“I set the Make a Cup project up just as the country was going into lockdown as a response to the social isolation that people were starting to feel. It was really about helping others to build a lifelong habit which is also good for mental health and wellbeing. Also, it was about helping people to re-ignite their connection with clay.
I started by putting a basket of clay parcels all packed up with instructions with a link to my ‘how to’ video outside my studio. Before I knew it I’d given out over 100 parcels! People of all ages in the community near my studio in Penpol near Devoran were so excited about making their own cups by hand. The youngest participant was 18 months old, the oldest was 89.

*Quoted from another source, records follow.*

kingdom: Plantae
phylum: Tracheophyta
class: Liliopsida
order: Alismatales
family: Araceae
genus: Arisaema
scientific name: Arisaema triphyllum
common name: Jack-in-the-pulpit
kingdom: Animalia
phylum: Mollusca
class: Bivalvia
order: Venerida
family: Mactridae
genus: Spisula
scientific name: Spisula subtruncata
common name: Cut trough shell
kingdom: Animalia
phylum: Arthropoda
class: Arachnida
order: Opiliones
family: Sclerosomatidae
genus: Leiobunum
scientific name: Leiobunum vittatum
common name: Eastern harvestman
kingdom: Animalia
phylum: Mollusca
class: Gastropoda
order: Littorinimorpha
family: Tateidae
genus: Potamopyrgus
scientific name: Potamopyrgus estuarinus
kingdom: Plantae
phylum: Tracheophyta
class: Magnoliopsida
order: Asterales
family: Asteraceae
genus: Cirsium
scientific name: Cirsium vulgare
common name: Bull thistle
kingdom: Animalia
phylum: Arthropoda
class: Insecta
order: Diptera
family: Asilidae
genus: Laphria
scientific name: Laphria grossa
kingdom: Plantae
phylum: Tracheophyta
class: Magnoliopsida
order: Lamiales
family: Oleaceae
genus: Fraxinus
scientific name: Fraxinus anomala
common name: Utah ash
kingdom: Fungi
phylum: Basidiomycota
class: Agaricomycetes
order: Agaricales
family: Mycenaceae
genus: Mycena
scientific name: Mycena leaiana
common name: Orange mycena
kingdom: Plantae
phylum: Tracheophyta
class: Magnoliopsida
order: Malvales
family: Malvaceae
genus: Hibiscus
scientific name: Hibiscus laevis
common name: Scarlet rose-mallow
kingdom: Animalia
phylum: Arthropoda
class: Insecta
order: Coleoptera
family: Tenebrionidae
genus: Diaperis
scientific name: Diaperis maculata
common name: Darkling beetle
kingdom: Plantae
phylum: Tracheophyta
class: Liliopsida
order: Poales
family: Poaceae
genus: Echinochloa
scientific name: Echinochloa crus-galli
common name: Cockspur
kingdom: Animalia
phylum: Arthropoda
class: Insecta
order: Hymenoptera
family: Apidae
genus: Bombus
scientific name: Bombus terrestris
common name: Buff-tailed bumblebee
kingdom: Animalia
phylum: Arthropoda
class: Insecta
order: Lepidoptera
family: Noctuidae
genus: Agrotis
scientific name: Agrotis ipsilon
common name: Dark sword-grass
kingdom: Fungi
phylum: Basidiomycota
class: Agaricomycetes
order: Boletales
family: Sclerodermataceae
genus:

Lots of people said they had worked with clay many years before at school and there was a real eagerness to engage in the practice. People were so keen, they responded well to me making a positive step to bring the community together, they enjoyed feeling that they were part of a bigger project. They were not just making something out of clay – they were making something to use, responding to a brief that extended from my practice which made them think about the everyday objects they use and the value we put into the material world.
I’ve always enjoyed working creatively with communities. I’m a part-time learning and participation officer at the Leach Pottery in St Ives and so work life has always been central to my role. Projects include those organised as part of the Centenary at Leach Pottery with school children, community groups and families and with the Sensory Trust, working with people who live with dementia, going on walks and helping them engage with nature and ceramics. Having been furloughed, I wanted to find a safe and positive way of engaging people with a project in my own community from my Creekside studio. I could clearly see the benefits that making with clay could bring to others. Older people being shielded, children being home-schooled and parents looking for fun and meaningful projects that the whole family could engage in – it seemed like a valuable project to initiate.
When restrictions lift I’m really looking forward to the galleries re-opening and re-engaging with the arts community in Cornwall more broadly through fairs and creative events. We, as artists, rely on galleries both for inspiration and to help us sell our work. In Cornwall we are lucky to have a wonderful large and diverse range of galleries both public and independent.
I hope that our community’s engagement with pottery will be a lasting legacy from lockdown and that other craft makers will be inspired to share their practice. As well as the mental health benefits, it’s about finding enjoyment in clay and supporting Cornwall’s creative industries.”